The Internet acts as a teen’s saving grace in this angst-y but sweet YA novel.
Jane Shilling is a sullen teenage girl with an alcoholic father and no friends; but on the Internet, nobody knows that. Told exclusively through online sources—from digital journals to inboxes and instant messages—this is the story of Jane’s living more than one life. She’s created multiple personalities for herself, including the popular Rachel, a 20-something woman with a perfect family and happy life. While Jane would be content to spend her days as Rachel, writing fan fiction for a beloved sci-fi show and interacting with other sci-fi fans online, the adults in her life would like to pull her back to reality. Ever since Jane’s mother died, her therapist has been hounding her to open up, and a new math teacher harasses her for missed assignments. A school bully targets her online quirks, but Gary, a skee-ball champion and student at Jane’s school, befriends Jane both on and off the screen. He may be one of the only people Jane can open up to, along with Nora Acton, a new therapist who’s resourceful enough to chat with Jane online during their sessions.

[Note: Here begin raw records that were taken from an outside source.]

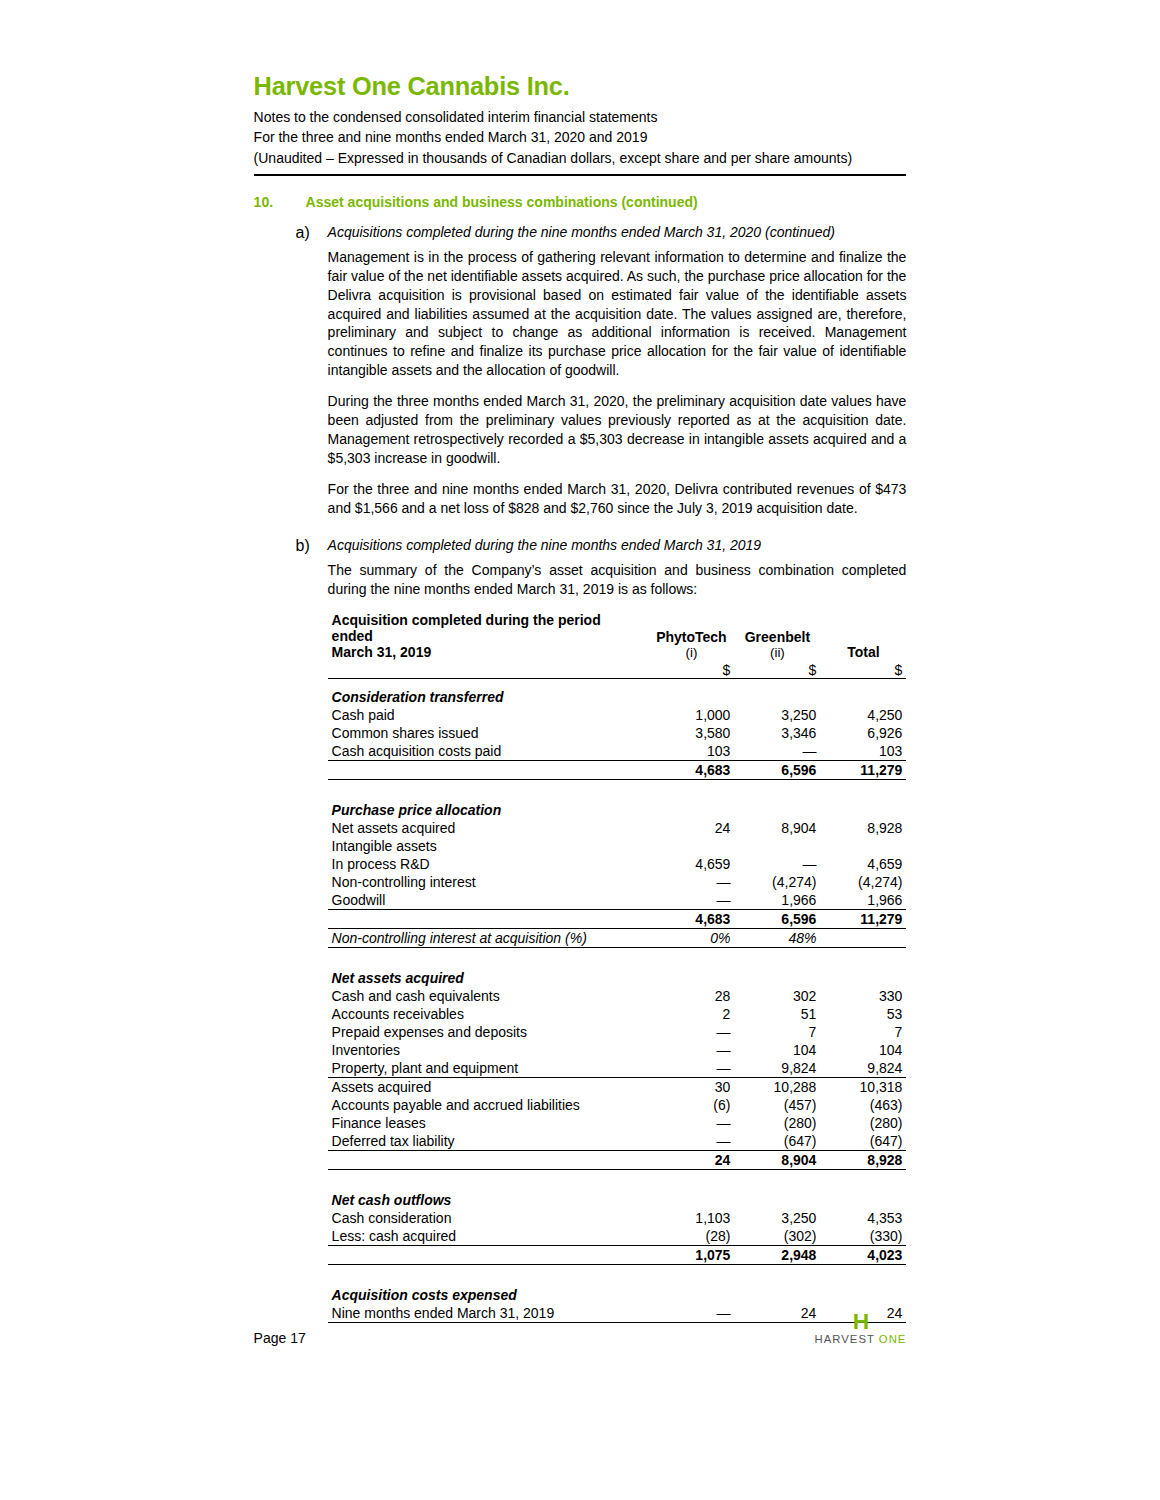Harvest One Cannabis Inc.
Notes to the condensed consolidated interim financial statements
For the three and nine months ended March 31, 2020 and 2019
(Unaudited – Expressed in thousands of Canadian dollars, except share and per share amounts)
10. Asset acquisitions and business combinations (continued)
a)
Acquisitions completed during the nine months ended March 31, 2020 (continued)
Management is in the process of gathering relevant information to determine and finalize the fair value of the net identifiable assets acquired. As such, the purchase price allocation for the Delivra acquisition is provisional based on estimated fair value of the identifiable assets acquired and liabilities assumed at the acquisition date. The values assigned are, therefore, preliminary and subject to change as additional information is received. Management continues to refine and finalize its purchase price allocation for the fair value of identifiable intangible assets and the allocation of goodwill.
During the three months ended March 31, 2020, the preliminary acquisition date values have been adjusted from the preliminary values previously reported as at the acquisition date. Management retrospectively recorded a $5,303 decrease in intangible assets acquired and a $5,303 increase in goodwill.
For the three and nine months ended March 31, 2020, Delivra contributed revenues of $473 and $1,566 and a net loss of $828 and $2,760 since the July 3, 2019 acquisition date.
b)
Acquisitions completed during the nine months ended March 31, 2019
The summary of the Company’s asset acquisition and business combination completed during the nine months ended March 31, 2019 is as follows:
| Acquisition completed during the period ended March 31, 2019 | PhytoTech (i) | Greenbelt (ii) | Total |
| --- | --- | --- | --- |
| | $ | $ | $ |
| Consideration transferred |
| Cash paid | 1,000 | 3,250 | 4,250 |
| Common shares issued | 3,580 | 3,346 | 6,926 |
| Cash acquisition costs paid | 103 | — | 103 |
| | 4,683 | 6,596 | 11,279 |
| Purchase price allocation |
| Net assets acquired | 24 | 8,904 | 8,928 |
| Intangible assets | | | |
| In process R&D | 4,659 | — | 4,659 |
| Non-controlling interest | — | (4,274) | (4,274) |
| Goodwill | — | 1,966 | 1,966 |
| | 4,683 | 6,596 | 11,279 |
| Non-controlling interest at acquisition (%) | 0% | 48% | |
| Net assets acquired |
| Cash and cash equivalents | 28 | 302 | 330 |
| Accounts receivables | 2 | 51 | 53 |
| Prepaid expenses and deposits | — | 7 | 7 |
| Inventories | — | 104 | 104 |
| Property, plant and equipment | — | 9,824 | 9,824 |
| Assets acquired | 30 | 10,288 | 10,318 |
| Accounts payable and accrued liabilities | (6) | (457) | (463) |
| Finance leases | — | (280) | (280) |
| Deferred tax liability | — | (647) | (647) |
| | 24 | 8,904 | 8,928 |
| Net cash outflows |
| Cash consideration | 1,103 | 3,250 | 4,353 |
| Less: cash acquired | (28) | (302) | (330) |
| | 1,075 | 2,948 | 4,023 |
| Acquisition costs expensed |
| Nine months ended March 31, 2019 | — | 24 | 24 |
Page 17
H
HARVEST ONE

When Jane’s online personas begin to fall apart, she’ll need the help of Gary and Nora to speak her truth. This Internet narrative is surprisingly compelling and effective. Readers gain a portrait of Jane’s deceased mother in a short series of emails sent before her death; it’s a simple reply chain among Jane, her mother and her then-sober father about what to make for dinner than night, but it speaks volumes about why Jane’s life is so wrecked in the wake of her mother’s death. The sci-fi fan fiction is a bit hard to contend with, but it also works as a means to show Jane’s dissociation from the pain in her life. Readers should be prepared for total chat-speak immersion, from actions expressed between double colons to Gary’s abbreviation-happy communiqués. Throughout it all, though, Jane is a dynamic heroine, smart, angry and heartwarming in all the right ways.
An IM straight to the heart of teenagers who love texting more than talking.